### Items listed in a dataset
__________

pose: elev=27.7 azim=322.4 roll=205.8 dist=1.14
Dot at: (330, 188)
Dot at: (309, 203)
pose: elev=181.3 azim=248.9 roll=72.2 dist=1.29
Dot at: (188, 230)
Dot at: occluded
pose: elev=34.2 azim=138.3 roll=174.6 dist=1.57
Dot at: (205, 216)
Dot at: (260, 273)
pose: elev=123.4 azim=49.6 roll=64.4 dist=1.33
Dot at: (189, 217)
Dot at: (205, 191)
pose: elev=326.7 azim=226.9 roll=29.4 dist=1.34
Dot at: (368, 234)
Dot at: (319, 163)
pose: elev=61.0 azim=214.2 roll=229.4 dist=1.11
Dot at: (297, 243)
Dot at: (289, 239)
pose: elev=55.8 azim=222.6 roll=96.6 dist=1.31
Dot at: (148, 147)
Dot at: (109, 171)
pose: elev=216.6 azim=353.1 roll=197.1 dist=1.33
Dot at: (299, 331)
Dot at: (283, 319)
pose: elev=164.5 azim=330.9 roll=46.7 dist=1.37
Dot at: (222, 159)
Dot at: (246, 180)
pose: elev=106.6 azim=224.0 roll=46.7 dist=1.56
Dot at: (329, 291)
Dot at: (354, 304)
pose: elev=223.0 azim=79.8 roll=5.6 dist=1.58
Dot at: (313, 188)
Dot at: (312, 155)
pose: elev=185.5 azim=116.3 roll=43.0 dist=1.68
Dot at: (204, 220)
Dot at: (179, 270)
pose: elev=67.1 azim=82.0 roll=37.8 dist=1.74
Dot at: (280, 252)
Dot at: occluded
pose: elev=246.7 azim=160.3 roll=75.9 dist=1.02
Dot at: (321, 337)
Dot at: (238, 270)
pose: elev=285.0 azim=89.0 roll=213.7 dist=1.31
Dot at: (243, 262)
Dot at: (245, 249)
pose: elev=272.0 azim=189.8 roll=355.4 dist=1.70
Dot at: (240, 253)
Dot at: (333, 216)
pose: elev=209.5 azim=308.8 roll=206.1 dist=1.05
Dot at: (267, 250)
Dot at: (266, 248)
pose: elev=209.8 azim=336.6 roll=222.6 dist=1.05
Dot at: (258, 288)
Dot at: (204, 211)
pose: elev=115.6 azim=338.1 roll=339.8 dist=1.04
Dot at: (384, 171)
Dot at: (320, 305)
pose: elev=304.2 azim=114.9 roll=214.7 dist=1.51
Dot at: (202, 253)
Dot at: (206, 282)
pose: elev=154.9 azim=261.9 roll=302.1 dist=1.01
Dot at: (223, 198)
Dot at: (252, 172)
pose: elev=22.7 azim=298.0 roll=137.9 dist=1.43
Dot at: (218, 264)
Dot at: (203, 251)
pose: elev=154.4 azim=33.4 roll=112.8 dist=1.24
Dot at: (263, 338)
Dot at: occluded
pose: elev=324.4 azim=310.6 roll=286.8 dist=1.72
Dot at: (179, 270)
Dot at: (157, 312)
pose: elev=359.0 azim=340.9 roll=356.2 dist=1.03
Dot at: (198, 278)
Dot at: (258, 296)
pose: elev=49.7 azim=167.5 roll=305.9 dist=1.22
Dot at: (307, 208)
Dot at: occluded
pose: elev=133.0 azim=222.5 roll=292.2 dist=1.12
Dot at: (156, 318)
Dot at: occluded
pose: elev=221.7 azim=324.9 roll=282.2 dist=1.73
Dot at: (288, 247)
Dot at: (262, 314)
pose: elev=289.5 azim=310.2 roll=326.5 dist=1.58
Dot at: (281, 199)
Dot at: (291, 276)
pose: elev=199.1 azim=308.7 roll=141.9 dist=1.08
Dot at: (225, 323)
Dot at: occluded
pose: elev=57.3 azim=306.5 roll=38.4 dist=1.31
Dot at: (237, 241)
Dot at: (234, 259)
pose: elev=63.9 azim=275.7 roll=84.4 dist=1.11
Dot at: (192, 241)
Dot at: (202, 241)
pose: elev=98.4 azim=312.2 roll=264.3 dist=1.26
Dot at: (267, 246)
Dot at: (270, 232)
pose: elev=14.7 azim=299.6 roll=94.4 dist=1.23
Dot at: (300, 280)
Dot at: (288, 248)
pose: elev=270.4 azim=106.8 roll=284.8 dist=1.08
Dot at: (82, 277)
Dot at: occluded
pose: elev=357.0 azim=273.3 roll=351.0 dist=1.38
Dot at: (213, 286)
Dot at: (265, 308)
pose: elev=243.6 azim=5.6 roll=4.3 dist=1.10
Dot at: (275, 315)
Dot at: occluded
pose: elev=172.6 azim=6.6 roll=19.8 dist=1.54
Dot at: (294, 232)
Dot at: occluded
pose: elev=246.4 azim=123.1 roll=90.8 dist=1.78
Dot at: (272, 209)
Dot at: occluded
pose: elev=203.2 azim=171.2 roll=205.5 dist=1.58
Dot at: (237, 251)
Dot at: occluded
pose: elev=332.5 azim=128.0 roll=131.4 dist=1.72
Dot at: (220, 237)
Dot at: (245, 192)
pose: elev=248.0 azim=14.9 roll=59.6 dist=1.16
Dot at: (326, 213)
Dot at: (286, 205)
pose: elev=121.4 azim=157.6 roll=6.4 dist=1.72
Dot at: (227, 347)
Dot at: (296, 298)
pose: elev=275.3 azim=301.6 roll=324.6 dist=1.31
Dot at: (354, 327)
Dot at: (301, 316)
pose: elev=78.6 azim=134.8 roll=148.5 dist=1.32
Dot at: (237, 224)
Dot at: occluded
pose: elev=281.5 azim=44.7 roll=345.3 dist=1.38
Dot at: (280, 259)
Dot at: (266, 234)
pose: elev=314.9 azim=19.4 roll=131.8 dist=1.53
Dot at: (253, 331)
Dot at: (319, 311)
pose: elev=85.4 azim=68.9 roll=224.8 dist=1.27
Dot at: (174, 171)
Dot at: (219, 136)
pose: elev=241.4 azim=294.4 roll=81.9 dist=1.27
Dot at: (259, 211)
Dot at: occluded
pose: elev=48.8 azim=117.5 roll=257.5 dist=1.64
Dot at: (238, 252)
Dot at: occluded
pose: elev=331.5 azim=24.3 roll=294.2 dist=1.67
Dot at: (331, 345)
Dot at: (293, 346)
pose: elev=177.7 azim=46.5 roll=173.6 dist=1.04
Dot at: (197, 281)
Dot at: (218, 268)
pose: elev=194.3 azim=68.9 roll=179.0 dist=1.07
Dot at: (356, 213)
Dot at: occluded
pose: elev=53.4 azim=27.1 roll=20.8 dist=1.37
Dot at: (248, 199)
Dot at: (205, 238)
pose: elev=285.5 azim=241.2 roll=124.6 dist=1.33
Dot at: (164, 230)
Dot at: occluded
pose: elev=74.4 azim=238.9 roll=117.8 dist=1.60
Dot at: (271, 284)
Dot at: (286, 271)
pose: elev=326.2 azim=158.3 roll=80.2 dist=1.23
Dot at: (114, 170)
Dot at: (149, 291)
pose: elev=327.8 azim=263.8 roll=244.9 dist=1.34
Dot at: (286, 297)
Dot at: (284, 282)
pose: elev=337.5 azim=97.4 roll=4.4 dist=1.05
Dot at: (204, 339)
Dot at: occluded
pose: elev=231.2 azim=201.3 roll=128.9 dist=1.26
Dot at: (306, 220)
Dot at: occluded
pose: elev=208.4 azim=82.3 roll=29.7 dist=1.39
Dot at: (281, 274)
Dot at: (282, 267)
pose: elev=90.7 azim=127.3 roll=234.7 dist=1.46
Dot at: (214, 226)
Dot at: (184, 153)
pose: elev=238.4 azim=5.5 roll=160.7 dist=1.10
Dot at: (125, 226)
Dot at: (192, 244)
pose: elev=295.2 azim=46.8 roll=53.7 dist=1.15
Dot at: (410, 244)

__________

### DIRECTIONS
Format the stretch of items above, from the line containing "pose: elev=203.2 azim=171.2" through the line containing "Dot at: (219, 136)", as a JSON list of strings with one string per line and blank lines omitted.

### COMPLETE RESPONSE
[
  "pose: elev=203.2 azim=171.2 roll=205.5 dist=1.58",
  "Dot at: (237, 251)",
  "Dot at: occluded",
  "pose: elev=332.5 azim=128.0 roll=131.4 dist=1.72",
  "Dot at: (220, 237)",
  "Dot at: (245, 192)",
  "pose: elev=248.0 azim=14.9 roll=59.6 dist=1.16",
  "Dot at: (326, 213)",
  "Dot at: (286, 205)",
  "pose: elev=121.4 azim=157.6 roll=6.4 dist=1.72",
  "Dot at: (227, 347)",
  "Dot at: (296, 298)",
  "pose: elev=275.3 azim=301.6 roll=324.6 dist=1.31",
  "Dot at: (354, 327)",
  "Dot at: (301, 316)",
  "pose: elev=78.6 azim=134.8 roll=148.5 dist=1.32",
  "Dot at: (237, 224)",
  "Dot at: occluded",
  "pose: elev=281.5 azim=44.7 roll=345.3 dist=1.38",
  "Dot at: (280, 259)",
  "Dot at: (266, 234)",
  "pose: elev=314.9 azim=19.4 roll=131.8 dist=1.53",
  "Dot at: (253, 331)",
  "Dot at: (319, 311)",
  "pose: elev=85.4 azim=68.9 roll=224.8 dist=1.27",
  "Dot at: (174, 171)",
  "Dot at: (219, 136)"
]